- Set of tasks:
a – According to the bishop profile, in what city and on what date did Ricardo Antonio Suriñach Carreras die?
b – Repeat the part of the bishop profile that opens with the words containing "Ricardo Antonio Suriñach Carreras was" and closes with "to becoming bishop.".
c – Name every person the bishop profile lists as performing his consecration.

- Church: Roman Catholicism
- See: Roman Catholic Diocese of Ponce
- In office: 2000 - 2003
- Predecessor: Juan Fremiot Torres Oliver
- Successor: Félix Lázaro Martinez

Orders
- Ordination: 13 April 1957
- Consecration: 30 November 2000 by Bishop Juan Fremiot Torres Oliver, Rafael Grovas Felix and Juan de Dios López de Victoria

Personal details
- Born: 1 April 1928 Mayagüez, Puerto Rico
- Died: 19 January 2005 (aged 76) Ponce, Puerto Rico
- Buried: Cementerio Las Mercedes in Ponce, Puerto Rico
- Education: Pontifical Catholic University of Puerto Rico Pontifical University of Saint Thomas Aquinas Fordham University

= Ricardo Antonio Suriñach Carreras =

Catholic bishop

Ricardo Antonio Suriñach Carreras was bishop for the Roman Catholic Diocese of Ponce. Suriñach Carreras was ordained priest in Ponce on 13 April 1957. He was subsequently named bishop of Ponce in 2000 by Pope John Paul II. Suriñach Carreras was a university professor, advisor and lecturer prior to becoming bishop.

- Available data:
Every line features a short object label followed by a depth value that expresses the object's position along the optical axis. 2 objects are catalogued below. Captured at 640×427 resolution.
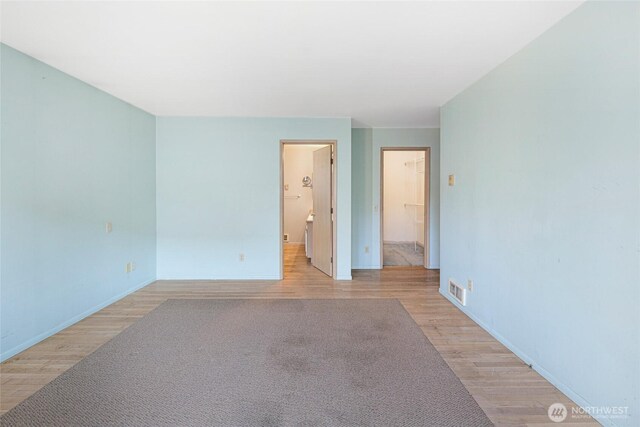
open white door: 4.55
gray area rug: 1.67
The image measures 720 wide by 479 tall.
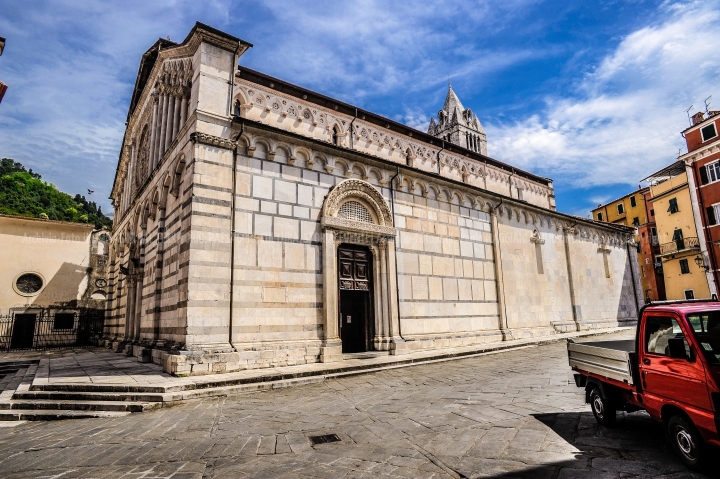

- Exercise responses:
a – Ponce, Puerto Rico, on 19 January 2005

b –
Ricardo Antonio Suriñach Carreras was bishop for the Roman Catholic Diocese of Ponce. Suriñach Carreras was ordained priest in Ponce on 13 April 1957. He was subsequently named bishop of Ponce in 2000 by Pope John Paul II. Suriñach Carreras was a university professor, advisor and lecturer prior to becoming bishop.

c – Juan Fremiot Torres Oliver, Rafael Grovas Felix, Juan de Dios López de Victoria